• **Task list**:
1. In the album list post, which Billie Eilish song does the writer call a personal favorite?
2. Repeat the stretch of the album list post from "Top 10 albums" through "is, but songs.".
3. Carry the album list post forward from its final sentence with the next part.

• **Selected extract**:
Sunday, January 7, 2018

Top 10 albums of 2018

Better late than never... These are the records that went on repeat at Discopop TowersTM in 2017. Which was a week ago.

10) Muna - About U

When you're beaten and a friend unexpectedly comes to your defence. When you're silently hurting and someone notices. When you just need to be understood. That's what this album is, but songs.

9) Billie Eilish - Don't Smile At Me

Technically an EP, but longer than most Beatles' albums, so I'm allowing it.

Billie Eilish has a faultless ear for melody, a lean-closer voice and a bucketful of acidic lyrics. Everyone, including me, goes on about Bellyache, where she fantasises about killing her friends. But my favourite (because I actually lived it) is Party Favor, where she casually and callously dumps her boyfriend on his birthday. "I hate to do this to you on your birthday," she coos. "Happy birthday, by the way".

• **Given information**:

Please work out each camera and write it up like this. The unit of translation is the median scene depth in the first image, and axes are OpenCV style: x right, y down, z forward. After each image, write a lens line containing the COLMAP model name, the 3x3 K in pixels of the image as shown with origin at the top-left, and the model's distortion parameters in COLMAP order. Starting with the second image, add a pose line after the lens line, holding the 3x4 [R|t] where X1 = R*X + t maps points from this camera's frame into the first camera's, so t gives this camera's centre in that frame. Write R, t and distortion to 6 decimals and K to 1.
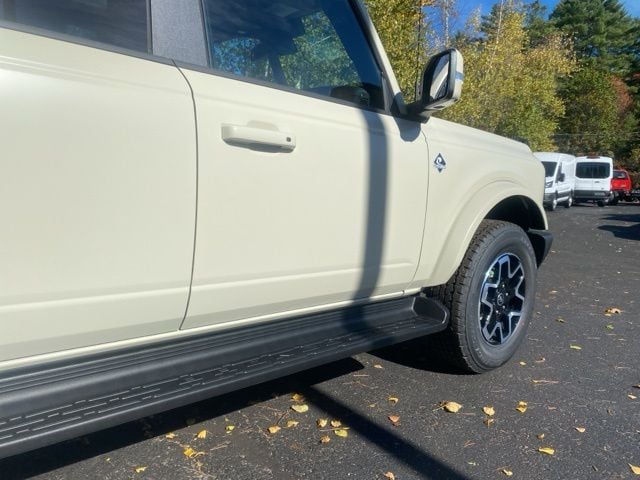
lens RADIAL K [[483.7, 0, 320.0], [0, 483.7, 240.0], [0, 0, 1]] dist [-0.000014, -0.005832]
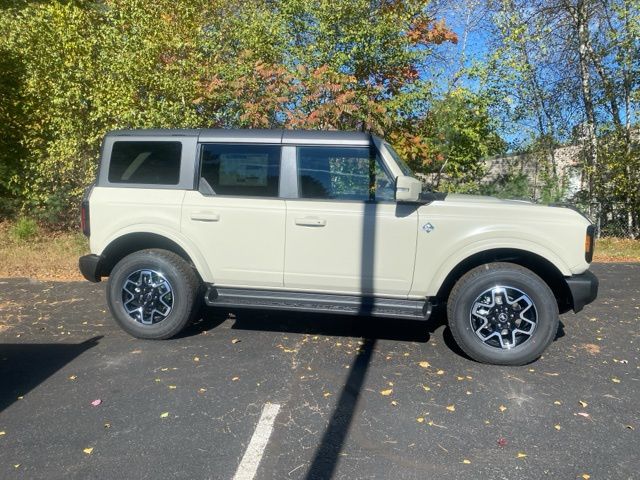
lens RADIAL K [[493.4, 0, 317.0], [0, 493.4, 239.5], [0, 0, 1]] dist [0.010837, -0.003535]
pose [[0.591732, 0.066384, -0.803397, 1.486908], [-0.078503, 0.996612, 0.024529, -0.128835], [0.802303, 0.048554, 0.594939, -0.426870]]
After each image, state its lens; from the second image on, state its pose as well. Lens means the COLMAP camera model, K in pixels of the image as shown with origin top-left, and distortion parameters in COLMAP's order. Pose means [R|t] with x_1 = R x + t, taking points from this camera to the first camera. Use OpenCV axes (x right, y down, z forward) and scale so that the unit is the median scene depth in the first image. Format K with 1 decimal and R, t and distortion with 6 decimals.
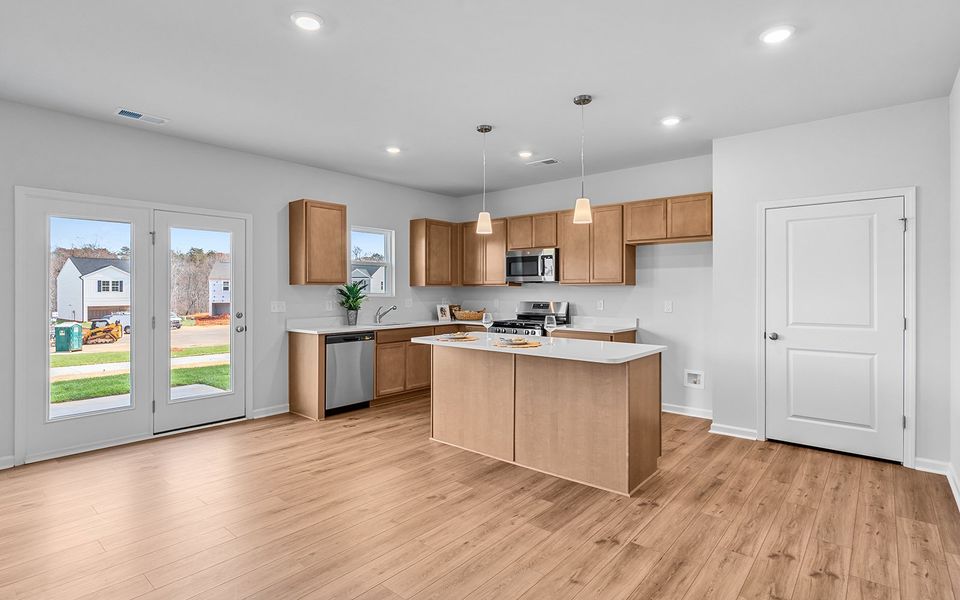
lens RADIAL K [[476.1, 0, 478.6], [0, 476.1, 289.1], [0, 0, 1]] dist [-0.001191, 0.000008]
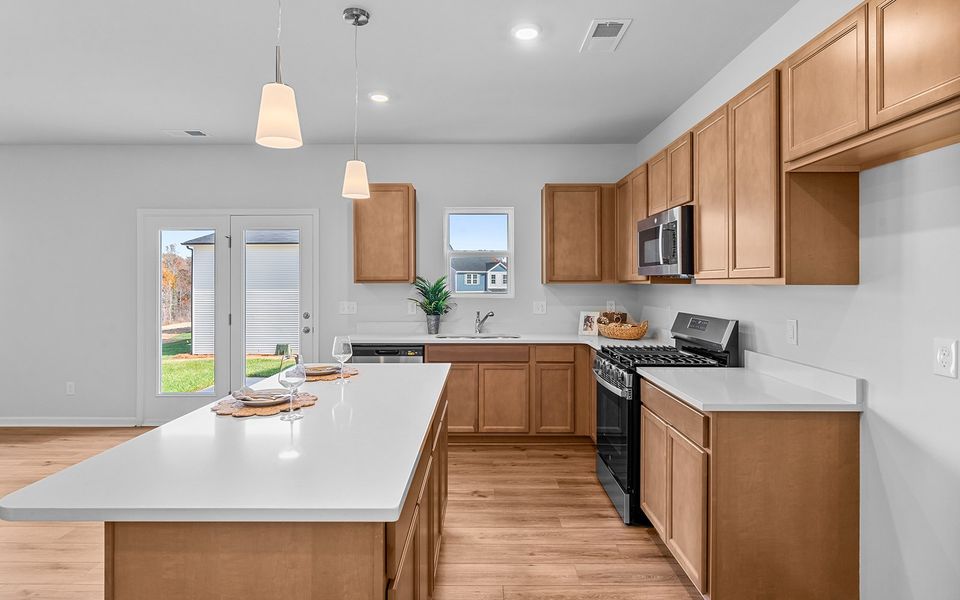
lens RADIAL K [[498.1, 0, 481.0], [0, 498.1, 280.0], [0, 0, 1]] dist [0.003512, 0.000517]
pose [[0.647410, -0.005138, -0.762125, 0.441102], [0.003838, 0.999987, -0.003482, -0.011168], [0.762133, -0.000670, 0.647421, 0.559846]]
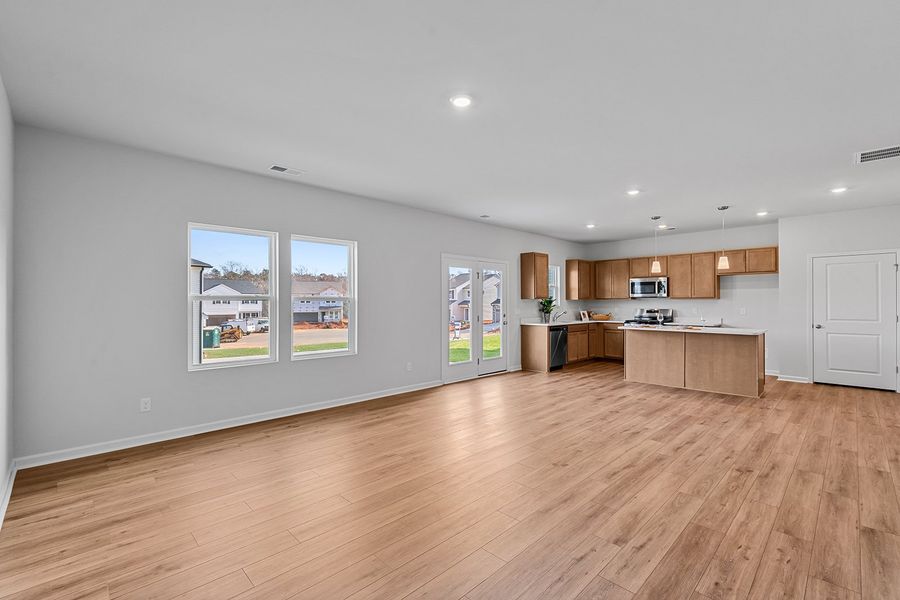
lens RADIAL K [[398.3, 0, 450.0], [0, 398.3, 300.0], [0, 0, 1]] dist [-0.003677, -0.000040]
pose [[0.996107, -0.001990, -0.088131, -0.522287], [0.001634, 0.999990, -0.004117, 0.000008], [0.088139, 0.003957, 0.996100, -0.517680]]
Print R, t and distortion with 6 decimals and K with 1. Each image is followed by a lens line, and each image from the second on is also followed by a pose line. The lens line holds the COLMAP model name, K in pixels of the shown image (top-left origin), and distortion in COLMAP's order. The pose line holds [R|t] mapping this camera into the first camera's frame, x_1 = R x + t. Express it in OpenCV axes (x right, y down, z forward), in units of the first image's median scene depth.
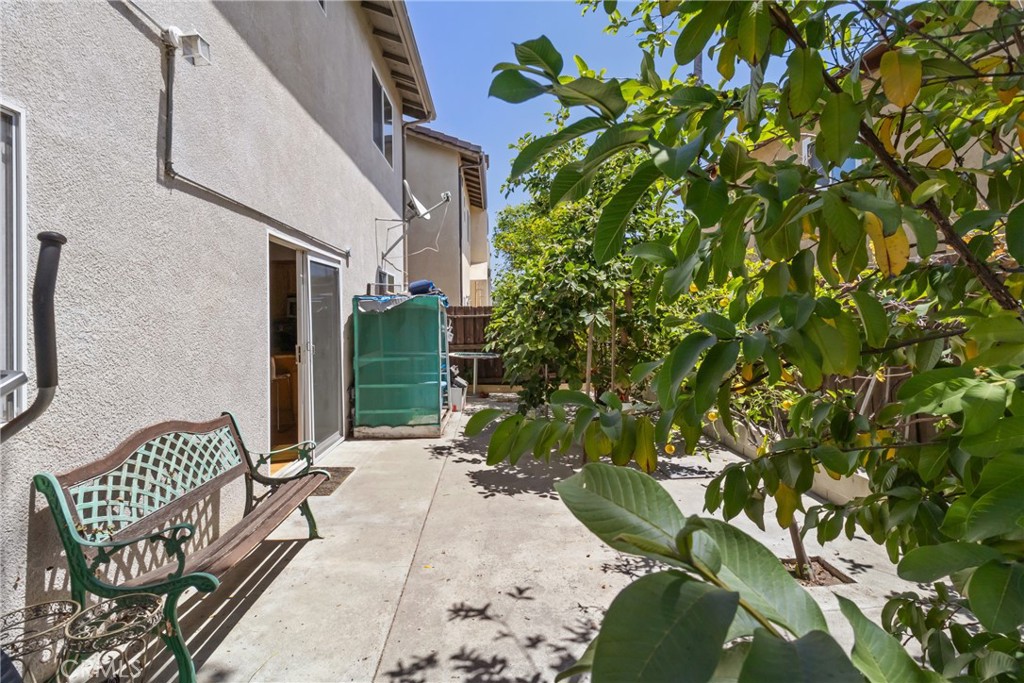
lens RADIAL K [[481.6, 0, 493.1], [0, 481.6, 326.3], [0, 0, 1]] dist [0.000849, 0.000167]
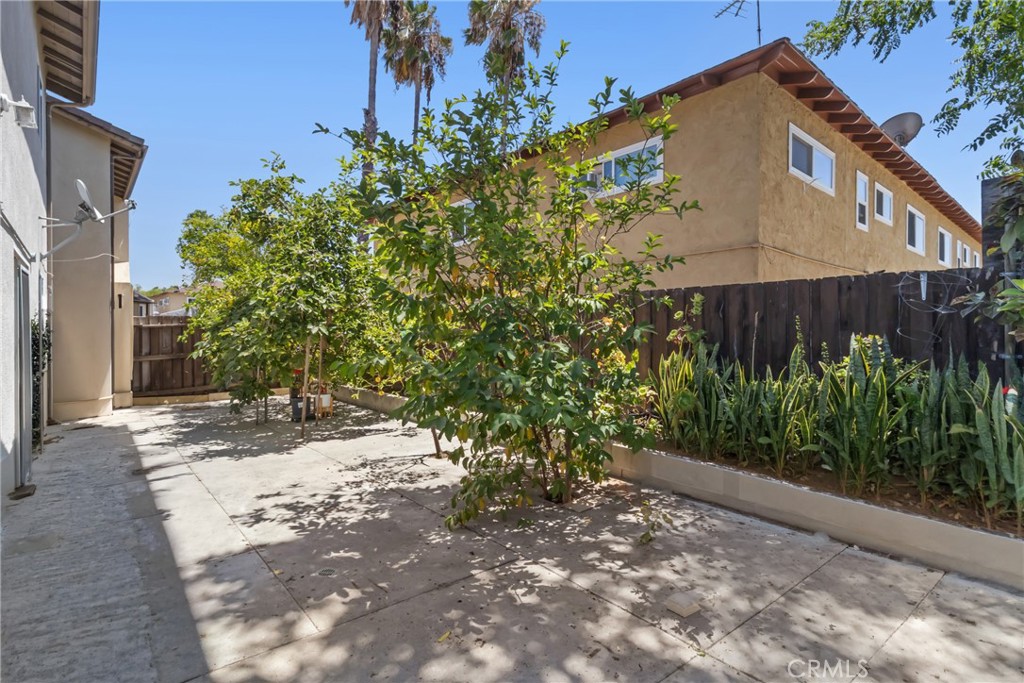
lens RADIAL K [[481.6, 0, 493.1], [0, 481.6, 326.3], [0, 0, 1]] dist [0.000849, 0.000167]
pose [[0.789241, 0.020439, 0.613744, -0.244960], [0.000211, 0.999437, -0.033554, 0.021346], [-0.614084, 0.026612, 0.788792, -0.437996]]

• **Answers for each item**:
1. Party Favor.

2.
Top 10 albums of 2018

Better late than never... These are the records that went on repeat at Discopop TowersTM in 2017. Which was a week ago.

10) Muna - About U

When you're beaten and a friend unexpectedly comes to your defence. When you're silently hurting and someone notices. When you just need to be understood. That's what this album is, but songs.

3.
8) Wolf Alice - Visions Of A Life
Good luck summing this one up. Ellie, Theo, Joff and Joel sound like they've raided the musical pick'n'mix counter, grabbing handfuls of grunge and dream-pop and punk shoegaze and anything else that takes their fancy - Ellie even borrows Neil Tenant's deadpan vocal "stylings" on Sky Musings. But somehow it works. You can holler along to Beautifully Unconventional, you can spit at Yuk Foo, you can swoon to Don't Delete The Kisses.

"I think hummus is quite a good analogy for our album," Ellie told me in September. "You get all these different varieties but at the end of the day they're all hummus."

Told you it was impossible to sum up.

7) Kendrick Lamar - Damn
The fire, the fury, the blood, the piss, the faith, the doubt, the humility, the false humility, the Rihanna duet, the breezy, casual competence of it all. At this point, he's basically showing off.

6) Paramore - After Laughter
Paramore's technicolor fifth album completes their transformation into pin-sharp pop stars - but not, like, Katy Perry or anything. ("I can't imagine getting up there and playing a Max Martin song – at that point we might as well just stop," guitarist Taylor York told The New York Times in April).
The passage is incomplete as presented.